Lives the vision, mission, and values of Horizon House.
Represents Horizon House in a positive and professional manner.
Secondary Job Duties
Participates in community task forces and/or meetings upon request by supervisor.
Ongoing education and training, relevant to the work, and participates in networking opportunities with allied professionals in the field.
In collaboration with supervisor, identifies opportunities for programs and/or services to meet the emerging and evolving needs of residents and/or other projects as assigned.
Complete other duties and projects as assigned by management.
Essential Experience/Knowledge/Education/Specialized Training
Bachelor's or Master's Degree in Social Work or Occupational Therapy from an accredited institution or a minimum of five years' experience as a Certified Geriatric Case Manager.
Understanding and experience in working with older adults, dementia, aging issues, complex family dynamics and transition plans.
Familiarity with Assisted Living and interdisciplinary team approach, knowledge of community services and programs. (preferred)

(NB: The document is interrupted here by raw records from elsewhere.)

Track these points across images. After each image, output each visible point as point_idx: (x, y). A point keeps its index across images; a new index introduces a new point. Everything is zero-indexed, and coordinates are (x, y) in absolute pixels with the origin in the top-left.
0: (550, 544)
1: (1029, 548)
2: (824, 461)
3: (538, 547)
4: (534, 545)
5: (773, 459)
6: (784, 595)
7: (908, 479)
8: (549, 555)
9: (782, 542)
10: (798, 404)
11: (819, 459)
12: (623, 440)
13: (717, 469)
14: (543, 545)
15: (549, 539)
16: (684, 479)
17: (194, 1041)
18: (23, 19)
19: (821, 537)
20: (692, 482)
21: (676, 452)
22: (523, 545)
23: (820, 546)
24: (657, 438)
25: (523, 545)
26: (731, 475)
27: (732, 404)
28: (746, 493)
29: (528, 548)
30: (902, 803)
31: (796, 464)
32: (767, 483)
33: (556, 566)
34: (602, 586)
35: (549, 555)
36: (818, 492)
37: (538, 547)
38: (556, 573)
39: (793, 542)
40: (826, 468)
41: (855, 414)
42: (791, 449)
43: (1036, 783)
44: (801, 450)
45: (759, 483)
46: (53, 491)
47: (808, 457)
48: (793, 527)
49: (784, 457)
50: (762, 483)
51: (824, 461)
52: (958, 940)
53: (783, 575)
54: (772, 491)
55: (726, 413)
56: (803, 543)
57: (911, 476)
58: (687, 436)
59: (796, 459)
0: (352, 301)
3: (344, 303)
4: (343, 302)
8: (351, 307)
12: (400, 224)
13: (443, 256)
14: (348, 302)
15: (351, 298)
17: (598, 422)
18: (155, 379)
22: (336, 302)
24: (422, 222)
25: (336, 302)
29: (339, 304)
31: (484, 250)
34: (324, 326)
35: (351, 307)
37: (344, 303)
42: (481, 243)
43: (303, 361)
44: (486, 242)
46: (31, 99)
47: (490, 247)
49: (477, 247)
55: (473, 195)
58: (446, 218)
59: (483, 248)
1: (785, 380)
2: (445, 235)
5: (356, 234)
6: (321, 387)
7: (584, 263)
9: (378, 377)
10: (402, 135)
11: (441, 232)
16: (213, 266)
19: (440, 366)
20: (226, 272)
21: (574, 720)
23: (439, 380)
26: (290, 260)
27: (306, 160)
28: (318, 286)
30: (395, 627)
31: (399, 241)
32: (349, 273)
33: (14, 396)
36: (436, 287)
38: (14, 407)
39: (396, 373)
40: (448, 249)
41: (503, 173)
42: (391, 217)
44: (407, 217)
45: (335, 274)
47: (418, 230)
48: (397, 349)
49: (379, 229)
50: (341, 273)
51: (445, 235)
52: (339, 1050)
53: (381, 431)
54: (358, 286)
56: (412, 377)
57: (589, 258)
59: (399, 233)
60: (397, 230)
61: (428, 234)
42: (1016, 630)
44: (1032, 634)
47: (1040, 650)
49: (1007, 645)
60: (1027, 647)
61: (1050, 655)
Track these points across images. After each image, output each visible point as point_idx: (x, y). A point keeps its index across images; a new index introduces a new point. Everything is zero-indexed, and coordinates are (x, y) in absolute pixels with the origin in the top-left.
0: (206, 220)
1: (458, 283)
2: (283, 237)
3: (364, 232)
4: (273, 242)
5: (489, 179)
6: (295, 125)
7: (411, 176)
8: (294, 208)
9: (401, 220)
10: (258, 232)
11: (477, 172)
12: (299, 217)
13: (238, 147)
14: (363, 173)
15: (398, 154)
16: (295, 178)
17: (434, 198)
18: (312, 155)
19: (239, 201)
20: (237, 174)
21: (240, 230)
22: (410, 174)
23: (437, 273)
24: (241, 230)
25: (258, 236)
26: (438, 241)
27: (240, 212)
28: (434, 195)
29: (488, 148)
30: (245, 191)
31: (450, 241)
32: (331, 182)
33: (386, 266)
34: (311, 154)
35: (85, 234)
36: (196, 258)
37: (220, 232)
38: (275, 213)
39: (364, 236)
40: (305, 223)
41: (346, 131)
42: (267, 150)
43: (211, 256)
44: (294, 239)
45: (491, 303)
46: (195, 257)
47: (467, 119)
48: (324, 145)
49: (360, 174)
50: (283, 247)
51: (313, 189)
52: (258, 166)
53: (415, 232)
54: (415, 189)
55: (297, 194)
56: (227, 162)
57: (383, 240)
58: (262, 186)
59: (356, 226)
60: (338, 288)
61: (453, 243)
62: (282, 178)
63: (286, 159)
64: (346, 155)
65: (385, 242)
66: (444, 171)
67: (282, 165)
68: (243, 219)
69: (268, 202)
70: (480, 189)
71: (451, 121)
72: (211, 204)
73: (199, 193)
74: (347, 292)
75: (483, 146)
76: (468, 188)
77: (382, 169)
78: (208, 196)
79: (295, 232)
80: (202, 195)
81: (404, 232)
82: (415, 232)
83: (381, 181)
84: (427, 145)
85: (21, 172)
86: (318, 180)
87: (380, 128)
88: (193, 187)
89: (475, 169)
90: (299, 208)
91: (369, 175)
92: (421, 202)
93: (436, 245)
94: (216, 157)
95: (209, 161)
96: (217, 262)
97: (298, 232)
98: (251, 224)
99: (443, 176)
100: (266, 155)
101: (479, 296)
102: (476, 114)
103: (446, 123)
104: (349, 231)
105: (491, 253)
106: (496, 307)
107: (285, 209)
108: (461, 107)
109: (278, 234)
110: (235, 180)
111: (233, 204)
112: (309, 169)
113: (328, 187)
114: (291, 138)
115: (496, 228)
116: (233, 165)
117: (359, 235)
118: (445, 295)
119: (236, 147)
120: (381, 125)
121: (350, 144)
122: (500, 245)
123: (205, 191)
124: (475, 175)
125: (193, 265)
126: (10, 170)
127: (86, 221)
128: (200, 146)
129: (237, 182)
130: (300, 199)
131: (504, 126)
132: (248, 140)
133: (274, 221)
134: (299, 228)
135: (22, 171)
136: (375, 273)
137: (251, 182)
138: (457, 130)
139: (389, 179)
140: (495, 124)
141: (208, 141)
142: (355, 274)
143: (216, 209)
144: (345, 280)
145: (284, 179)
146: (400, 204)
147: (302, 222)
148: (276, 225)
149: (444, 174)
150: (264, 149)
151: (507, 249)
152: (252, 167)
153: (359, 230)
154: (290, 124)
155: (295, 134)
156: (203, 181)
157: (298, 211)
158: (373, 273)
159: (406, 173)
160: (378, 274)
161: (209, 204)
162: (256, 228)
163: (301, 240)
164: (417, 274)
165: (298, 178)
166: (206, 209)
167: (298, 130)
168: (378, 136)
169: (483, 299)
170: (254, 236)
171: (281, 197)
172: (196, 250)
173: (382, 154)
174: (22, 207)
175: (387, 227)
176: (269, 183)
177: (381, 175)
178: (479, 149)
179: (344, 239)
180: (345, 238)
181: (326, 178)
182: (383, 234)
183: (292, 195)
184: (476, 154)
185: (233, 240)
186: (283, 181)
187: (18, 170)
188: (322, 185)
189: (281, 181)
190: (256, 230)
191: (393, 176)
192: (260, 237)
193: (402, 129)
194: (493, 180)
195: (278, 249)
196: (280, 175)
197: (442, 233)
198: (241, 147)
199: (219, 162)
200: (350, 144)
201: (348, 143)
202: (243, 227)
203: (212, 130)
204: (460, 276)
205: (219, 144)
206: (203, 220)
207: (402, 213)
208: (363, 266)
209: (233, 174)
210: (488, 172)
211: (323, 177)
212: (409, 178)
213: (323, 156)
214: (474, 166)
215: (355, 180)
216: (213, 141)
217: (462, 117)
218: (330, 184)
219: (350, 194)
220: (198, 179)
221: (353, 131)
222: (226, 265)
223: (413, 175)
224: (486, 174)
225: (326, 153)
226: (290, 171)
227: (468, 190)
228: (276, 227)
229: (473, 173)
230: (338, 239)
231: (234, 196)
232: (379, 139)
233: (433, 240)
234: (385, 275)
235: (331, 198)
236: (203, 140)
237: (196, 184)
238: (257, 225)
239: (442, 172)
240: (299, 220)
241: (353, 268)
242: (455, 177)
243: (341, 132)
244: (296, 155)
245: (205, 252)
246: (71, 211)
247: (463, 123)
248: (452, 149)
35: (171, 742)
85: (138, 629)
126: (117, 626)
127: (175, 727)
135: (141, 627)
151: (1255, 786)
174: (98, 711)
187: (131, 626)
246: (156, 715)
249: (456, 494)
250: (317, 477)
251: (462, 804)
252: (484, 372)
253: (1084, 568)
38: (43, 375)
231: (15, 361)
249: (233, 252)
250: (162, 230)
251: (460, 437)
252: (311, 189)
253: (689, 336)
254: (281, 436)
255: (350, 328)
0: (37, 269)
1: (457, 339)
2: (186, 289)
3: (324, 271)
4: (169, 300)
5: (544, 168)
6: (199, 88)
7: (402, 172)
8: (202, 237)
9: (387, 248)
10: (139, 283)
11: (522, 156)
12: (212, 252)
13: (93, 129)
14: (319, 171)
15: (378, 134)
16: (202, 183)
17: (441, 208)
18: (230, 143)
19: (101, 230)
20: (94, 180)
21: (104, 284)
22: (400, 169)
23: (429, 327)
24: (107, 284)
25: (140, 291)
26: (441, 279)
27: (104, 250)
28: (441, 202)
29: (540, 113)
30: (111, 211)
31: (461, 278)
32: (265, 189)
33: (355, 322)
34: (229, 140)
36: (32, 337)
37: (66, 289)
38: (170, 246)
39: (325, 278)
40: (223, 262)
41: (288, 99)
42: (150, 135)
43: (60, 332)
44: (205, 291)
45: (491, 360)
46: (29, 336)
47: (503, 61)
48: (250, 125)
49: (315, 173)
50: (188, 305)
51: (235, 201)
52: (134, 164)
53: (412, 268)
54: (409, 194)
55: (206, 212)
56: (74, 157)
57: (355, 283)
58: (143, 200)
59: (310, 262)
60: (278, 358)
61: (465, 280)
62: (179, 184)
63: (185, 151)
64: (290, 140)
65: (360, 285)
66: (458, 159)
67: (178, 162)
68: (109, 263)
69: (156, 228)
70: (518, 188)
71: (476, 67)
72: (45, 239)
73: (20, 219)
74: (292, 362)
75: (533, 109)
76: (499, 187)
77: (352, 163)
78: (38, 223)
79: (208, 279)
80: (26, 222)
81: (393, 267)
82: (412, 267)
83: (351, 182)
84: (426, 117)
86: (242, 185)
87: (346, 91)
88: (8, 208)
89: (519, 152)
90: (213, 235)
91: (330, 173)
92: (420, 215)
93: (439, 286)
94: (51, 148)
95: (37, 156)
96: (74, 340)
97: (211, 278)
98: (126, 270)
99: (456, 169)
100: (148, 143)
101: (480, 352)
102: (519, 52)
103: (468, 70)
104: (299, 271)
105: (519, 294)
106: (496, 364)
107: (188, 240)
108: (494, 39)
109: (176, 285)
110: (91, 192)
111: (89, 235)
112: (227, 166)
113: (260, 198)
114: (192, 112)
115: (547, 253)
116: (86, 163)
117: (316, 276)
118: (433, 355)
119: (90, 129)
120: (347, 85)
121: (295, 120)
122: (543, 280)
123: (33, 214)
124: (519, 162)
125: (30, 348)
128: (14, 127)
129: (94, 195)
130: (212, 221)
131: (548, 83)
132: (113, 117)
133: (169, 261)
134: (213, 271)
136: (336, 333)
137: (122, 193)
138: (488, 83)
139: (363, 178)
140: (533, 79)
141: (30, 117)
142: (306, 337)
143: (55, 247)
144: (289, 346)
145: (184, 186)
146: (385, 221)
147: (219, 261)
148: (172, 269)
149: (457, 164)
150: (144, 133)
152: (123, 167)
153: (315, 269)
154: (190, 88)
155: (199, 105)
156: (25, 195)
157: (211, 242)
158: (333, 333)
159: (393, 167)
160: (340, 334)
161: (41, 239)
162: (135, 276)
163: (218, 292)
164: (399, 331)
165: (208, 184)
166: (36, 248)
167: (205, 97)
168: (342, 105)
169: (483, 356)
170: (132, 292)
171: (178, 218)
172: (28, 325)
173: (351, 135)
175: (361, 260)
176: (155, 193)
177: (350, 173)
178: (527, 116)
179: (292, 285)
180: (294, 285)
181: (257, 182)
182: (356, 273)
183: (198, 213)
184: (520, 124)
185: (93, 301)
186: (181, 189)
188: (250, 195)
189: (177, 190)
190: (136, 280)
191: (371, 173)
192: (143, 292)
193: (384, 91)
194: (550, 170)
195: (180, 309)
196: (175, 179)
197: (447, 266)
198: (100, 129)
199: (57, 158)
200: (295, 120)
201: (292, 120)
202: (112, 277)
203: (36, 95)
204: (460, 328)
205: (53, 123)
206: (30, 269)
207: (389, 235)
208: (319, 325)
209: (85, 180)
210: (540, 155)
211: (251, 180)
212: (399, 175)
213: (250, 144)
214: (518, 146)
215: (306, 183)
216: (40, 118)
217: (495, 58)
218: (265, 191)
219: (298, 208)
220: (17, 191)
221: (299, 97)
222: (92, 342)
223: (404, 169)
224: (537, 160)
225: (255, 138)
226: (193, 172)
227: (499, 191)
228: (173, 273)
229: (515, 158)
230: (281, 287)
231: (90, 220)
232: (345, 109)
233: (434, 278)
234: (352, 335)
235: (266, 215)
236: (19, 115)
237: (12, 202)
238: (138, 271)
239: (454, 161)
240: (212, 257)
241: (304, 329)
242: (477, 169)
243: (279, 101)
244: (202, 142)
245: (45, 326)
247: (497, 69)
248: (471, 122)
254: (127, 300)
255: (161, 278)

Minimum three years' experience in serving older adults in a community-based setting.
Working knowledge of Window's based computer systems and Microsoft office products.
Confidentiality Requirements
Employee accesses, uses and/or discloses Protected Health Information, as defined by HIPAA, only to the extent minimally necessary to accomplish essential job functions. Employee practices appropriate safeguards to prevent unauthorized access, use and/or disclosure of PHR (paper, electronic and oral) within his/her work area.